GSD students’ work impacts the lived environment around the world, Mehrotra explained, and with more education about Indigenous people and their history, design students’ sensibilities would invariably shift.
“I wanted the Indigenous studies course to have history, design, and practice components,” said Mehrotra, “so that students would have a sense of what they can learn from history and traditional practices as they intersect with design.”
This past fall in Henson’s course, GSD students Cayden Abu-Arja (MArch I / MUP ’27) and Neady Oduor (MDes ’26) opted to work with Carter and Williamson to design a program to help them regain their ancestral lands, which the tribe determined was one of their primary goals.
“Our traditional lands,” Williamson explained, “are not in Oklahoma.”

For 12,000 years, the two tribes, then known as Sauk (now Sac), the Yellow Earth People, and Meswaki (Fox), the Red Earth People inhabited the area around Quebec, Montreal, and eastern New York state, but were forced southwest by the Iroquois, and then further west by the French. The two tribes banded together and moved to Illinois, establishing their summer village in Saukenuk, today known as Rock Island, along the Mississippi River. There, they planted 800 acres of corn, vegetables, and fruit to feed the almost 5,000 people in the well-organized community.

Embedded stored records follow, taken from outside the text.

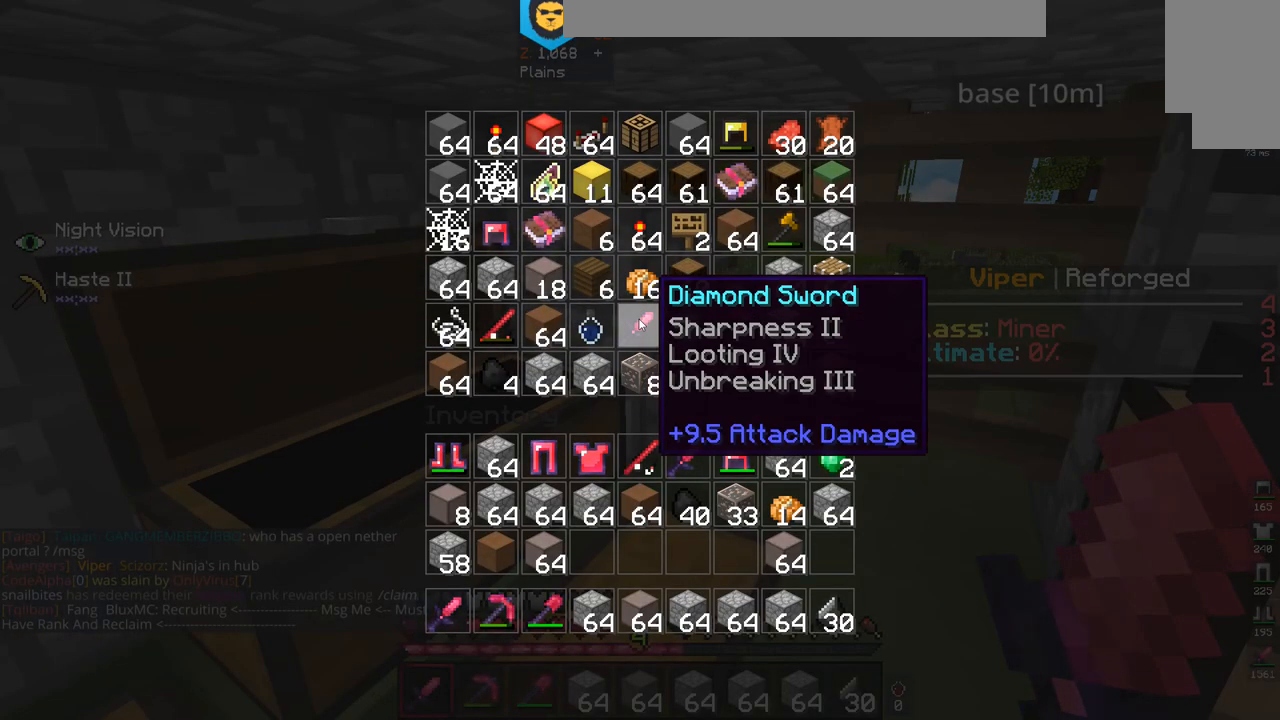
{"keys": [], "mouse": [], "events": []}
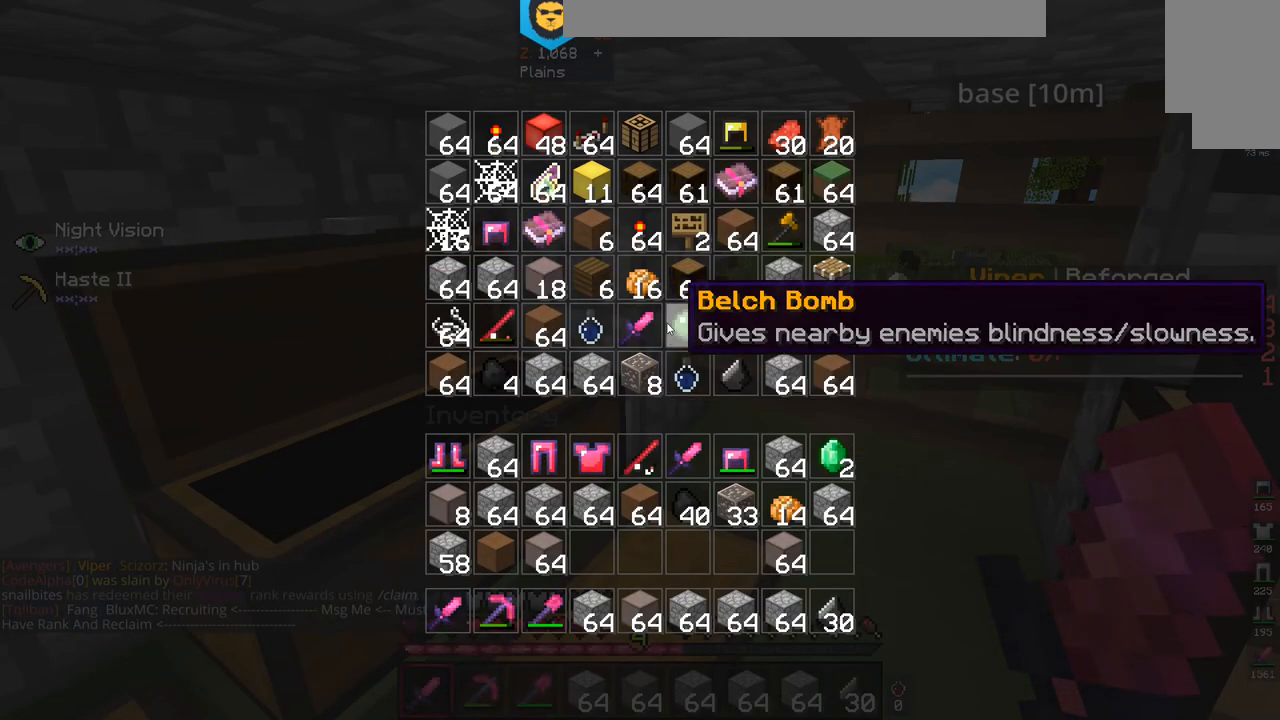
{"keys": [], "mouse": [], "events": []}
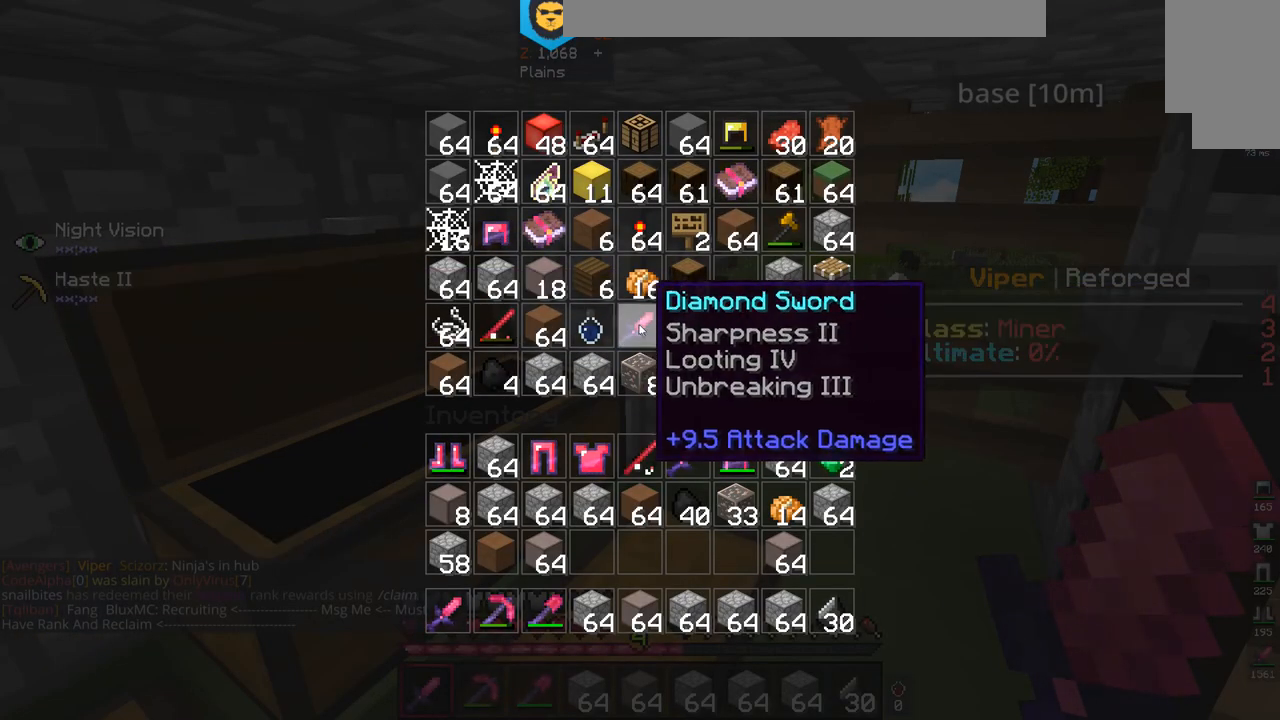
{"keys": [], "mouse": [], "events": []}
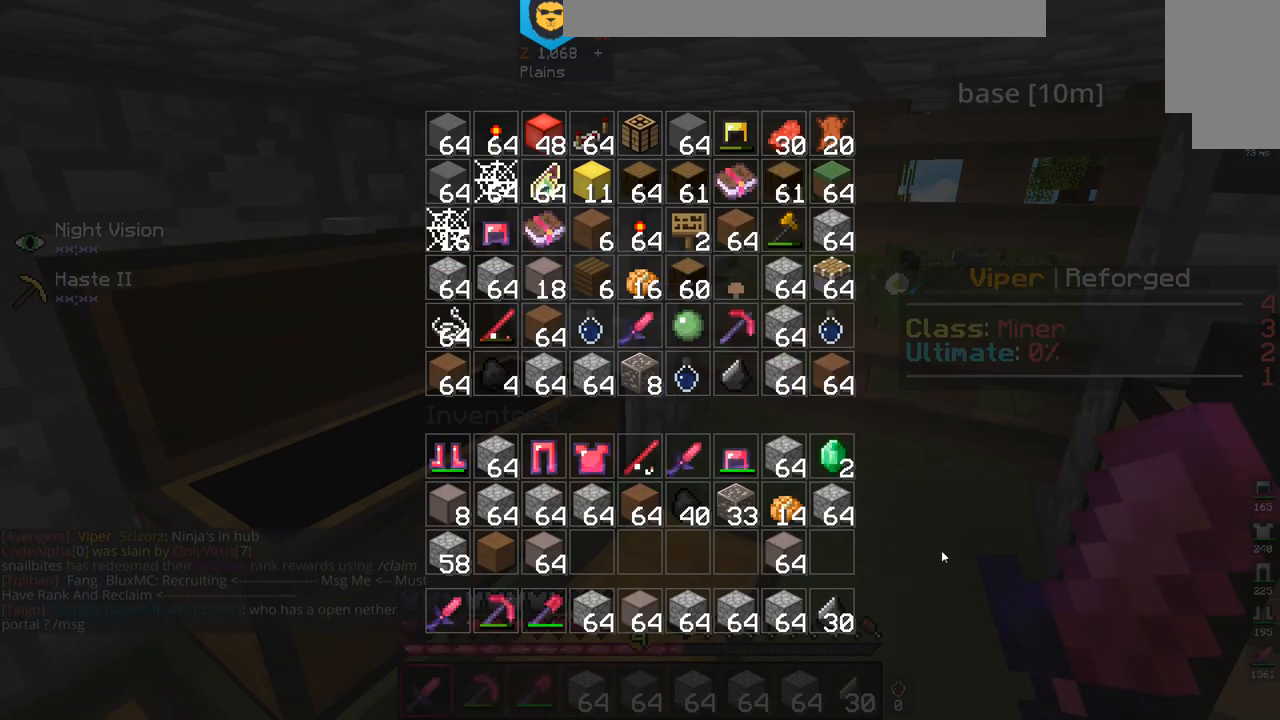
{"keys": [], "mouse": [], "events": []}
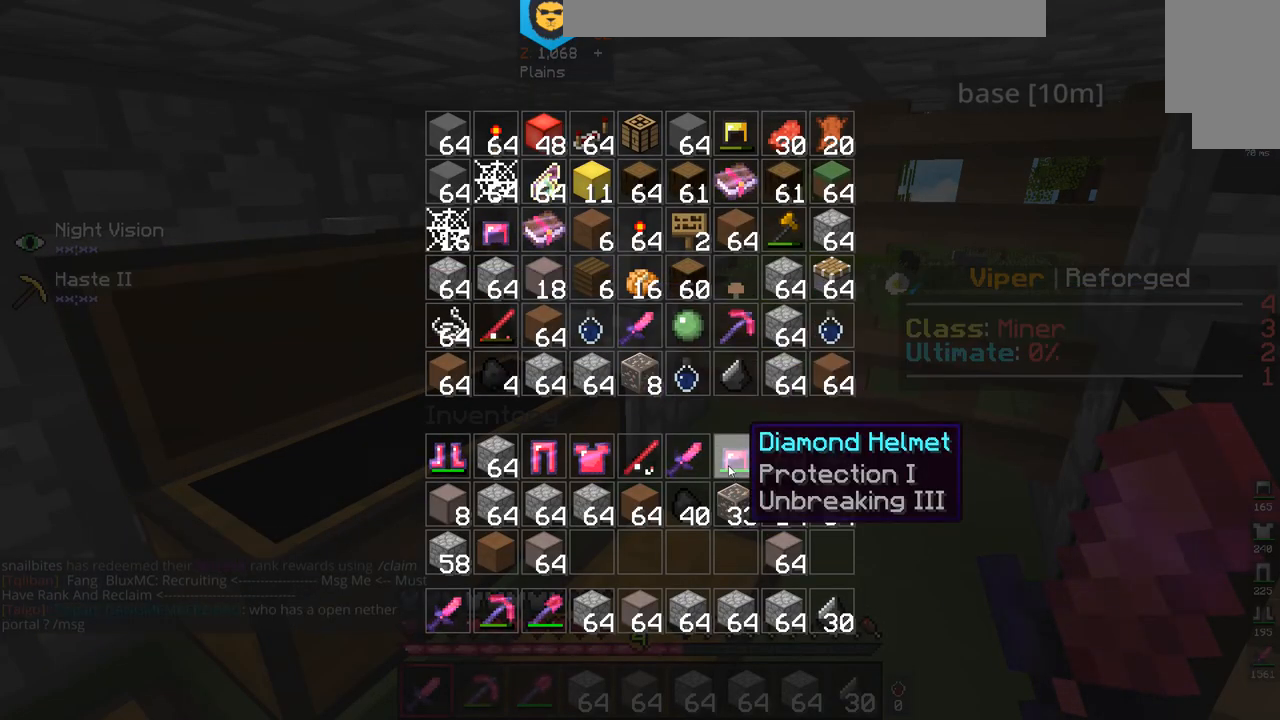
{"keys": [], "mouse": [], "events": []}
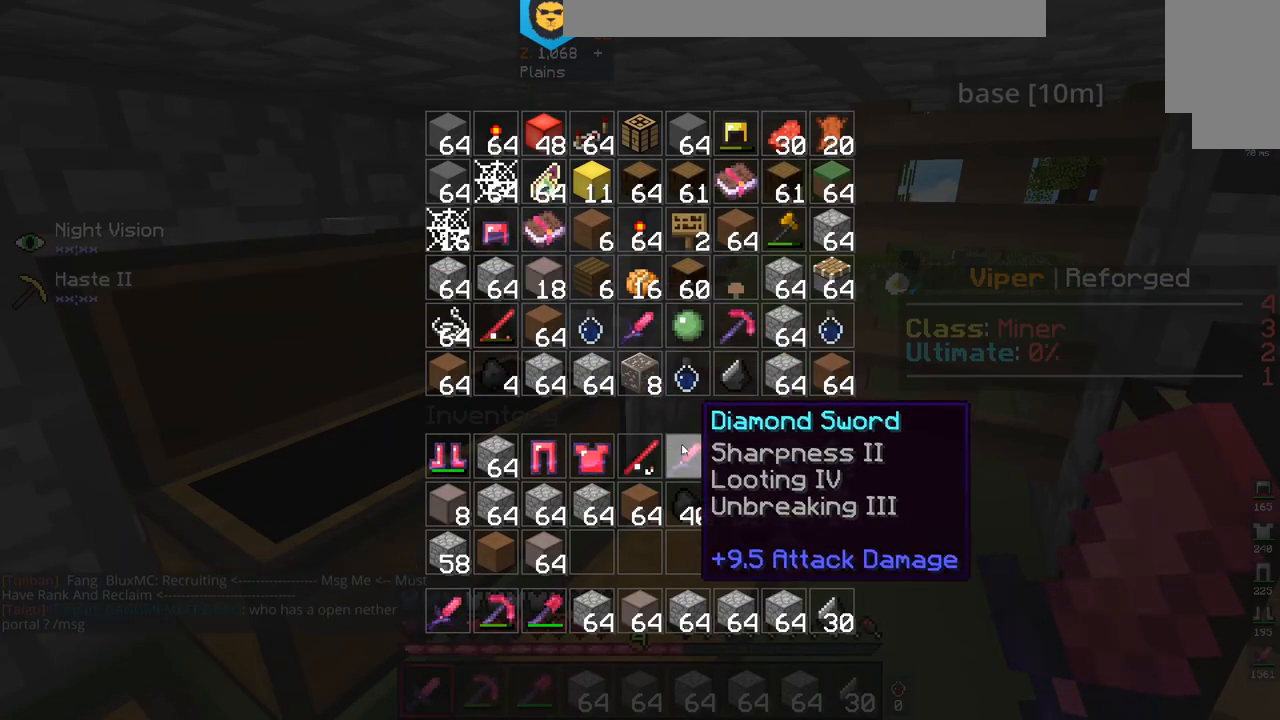
{"keys": [], "mouse": [], "events": []}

Abu-Arja and Oduor quoted tribal leader Black Hawk’s autobiography, in which he describes his memories of that place: “It was our garden (like the white people have near their big villages) which supplied us with strawberries, gooseberries, plums, apples, and nuts of different kinds, and its waters supplied us with fine fish, being situated in the rapids of the river.” Black Hawk recalled spending his childhood summers on the island, surounded by family.
In 1804, colonists tricked the Sac and Fox chief into signing a treaty that gave the land to Illinois, forcing the tribe off their summer grounds to the west of the Mississippi. By 1832, with the Sac and Fox people starving, Black Hawk led the community back to Saukenuk to plant their traditional summer crops.
“After years of encroachments from the US government,” said Williamson, “this was Black Hawk saying, ‘I want to go home.’” Instead, said Williamson, the Illinois militia “slaughtered women, children, and older men” over the course of more than three months, in what colonists called the Black Hawk War. The Sac and Fox were subsequently pushed further west again, this time to Oklahoma, where they live today and continue to fight for access to their ancestral lands.
Landback Initiatives & Innovative Collaborations
At the beginning of January, another tribe, the Prairie Band Potawatomi , were approved by the Illinois State House to receive a land transfer of 1,400 acres, which makes up Shabbona Lake State Park, named for Chief Shab-eh-nay. The government sold the land illegally in 1849, violating a treaty the Prairie Band had signed 20 years earlier. The Potawatomi have agreed to continue allowing public access to the park, which will be maintained by the state.
Tribes across the US have undertaken landback initiatives in different ways, from acquiring the land through private purchase to lobbying for it from state lands or through estate planning. For the Sac and Fox, a Nation with about 4,000 members, the goal is to follow the lead of the Potawatomi to reestablish their footing back in Illinois around the site of Saukenuk village. Today, Illinois maintains Black Hawk Historic Site on the tribe’s ancestral lands, with a statue of the warrior, a small museum that describes Saukenuk, and a 100-acre nature preserve. Williamson noted that, like many other Indigenous US tribes, their leaders’ names have been used for streets, towns, professional sports teams, and even army helicopters. They deserve to have access to their ancestral lands.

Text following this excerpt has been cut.